A past contributor for Our Weekly, which reviewed “White Nights” when it was published (see http://ourweekly.com/news/2016/mar/24/lost-promised-land/), Hutchinson initially became interested in the Nov. 18, 1978 Jonestown Massacre (upon which her novel is based) while watching a documentary on the tragedy. Struck by the majority of Black people among the 900 who died after drinking cyanide-laced fruit punch at the direction of their deranged leader, the Rev.

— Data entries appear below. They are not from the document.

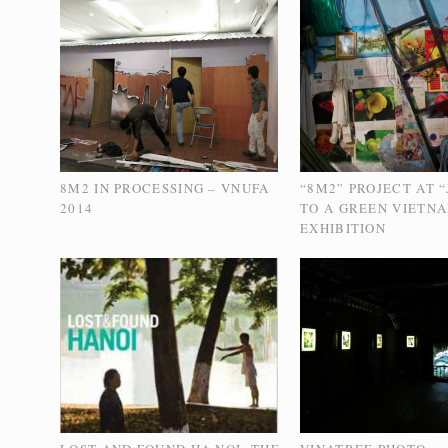
8M2 IN PROCESSING – VNUFA
“8M2” PROJECT AT 
2014
TO A GREEN VIETN
EXHIBITION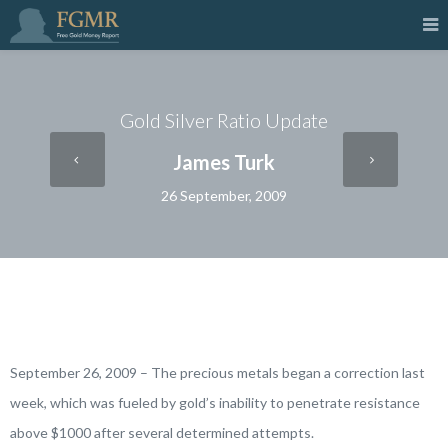
Gold Silver Ratio Update
James Turk
26 September, 2009
September 26, 2009 – The precious metals began a correction last
week, which was fueled by gold’s inability to penetrate resistance
above $1000 after several determined attempts.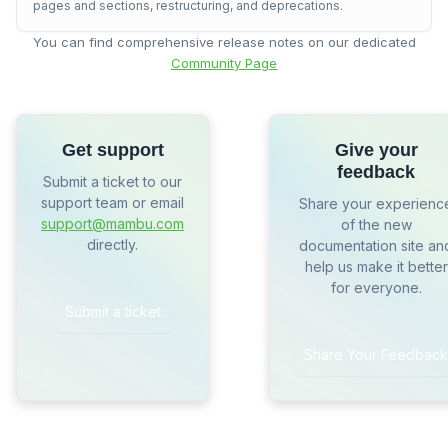
pages and sections, restructuring, and deprecations.
You can find comprehensive release notes on our dedicated
Community Page
Get support
Give your
feedback
Submit a ticket to our
support team or email
Share your experienc
support@mambu.com
of the new
directly.
documentation site an
help us make it better
for everyone.
Submit a ticket
Share Your Feedback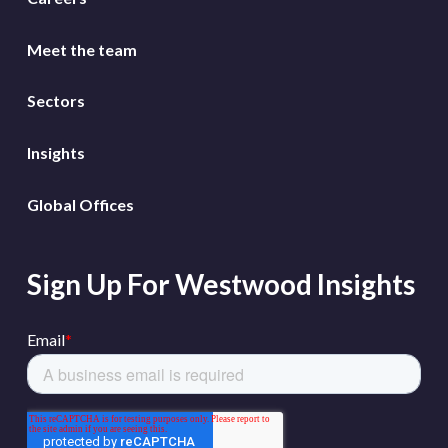
Meet the team
Sectors
Insights
Global Offices
Sign Up For Westwood Insights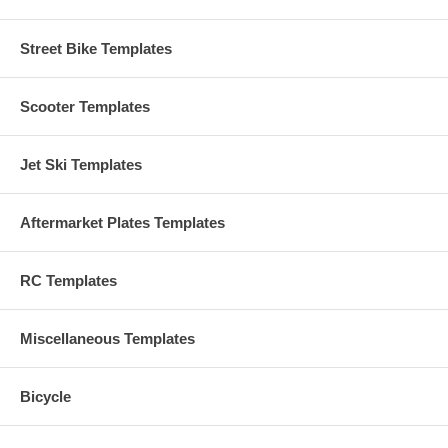
Street Bike Templates
Scooter Templates
Jet Ski Templates
Aftermarket Plates Templates
RC Templates
Miscellaneous Templates
Bicycle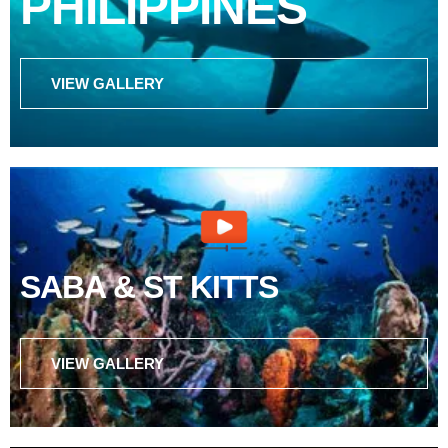
PHILIPPINES
VIEW GALLERY
SABA & ST KITTS
VIEW GALLERY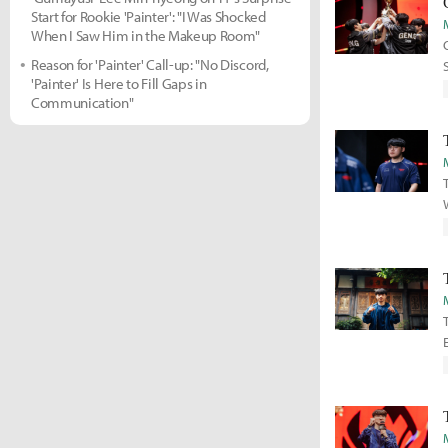
Start for Rookie 'Painter': "I Was Shocked
When I Saw Him in the Makeup Room"
Reason for 'Painter' Call-up: "No Discord,
'Painter' Is Here to Fill Gaps in
Communication"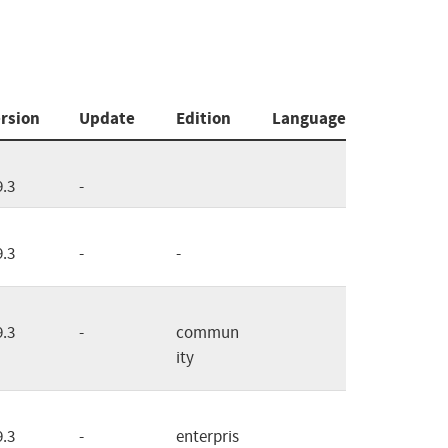
rsion
Update
Edition
Language
9.3
-
9.3
-
-
9.3
-
commun
ity
9.3
-
enterpris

Jim Jones, she set off on her own journey of investigation and research.

A scholar who’s taught at the California Institute of the Arts, UCLA , and  Western Washington University, Hutchinson drew upon her background in Performance Studies to present her short play “Grinning Skull” at The Paul Robeson Theatre Festival locally this summer. Set in 1940s Los Angeles, it centers on three female washroom attendants of color as they debate the merits of unionizing during those oppressive times. Its three actresses, Quonta Beasley, J. C. Cadena, and Cydney Wayne Davis were also included in the cast of the Dec. 14 presentation of “White Nights.”

Both productions center on the aspirations of marginalized people. In “White Nights,” Hutchinson seeks to dispel the perception of these unfortunates as gullible oafs susceptible to the whims of an unscrupulous preacher. The Peoples Temple offered up tangible benefits in the way of economic assistance, narcotic rehabilitation clinics, and other social services. Jim Jones himself projected substance enough to cultivate the support of numerous prominent public figures of the day, including then and current Gov. Jerry Brown, Lt. Gov. Merv Dymally, and contributed to the election of San Francisco Mayor George Moscone (who also came to a violent end, just days later on Nov. 24).

The (fictional) characters presented during the reading voice their own misgivings about their leader, weighting the pros and cons of allegiance to a charismatic, polarizing man of the cloth. A similar dynamic occurred during the last major political election, when the sentiments of disenfranchisement helped catapult an upstart television personality into the apex of the national hierarchy.

Hutchinson aims for this to become a full bore stage production, to be offered in summer, 2018. other interested in the saga of Jonestown may seek out Leslie Wagner-Wilson’s autobiographical “Slavery of Faith: The untold story of the Peoples Temple from the eyes of a thirteen year old, her escape from Jonestown at 20 and life 30 years later (iUniverse 2009).”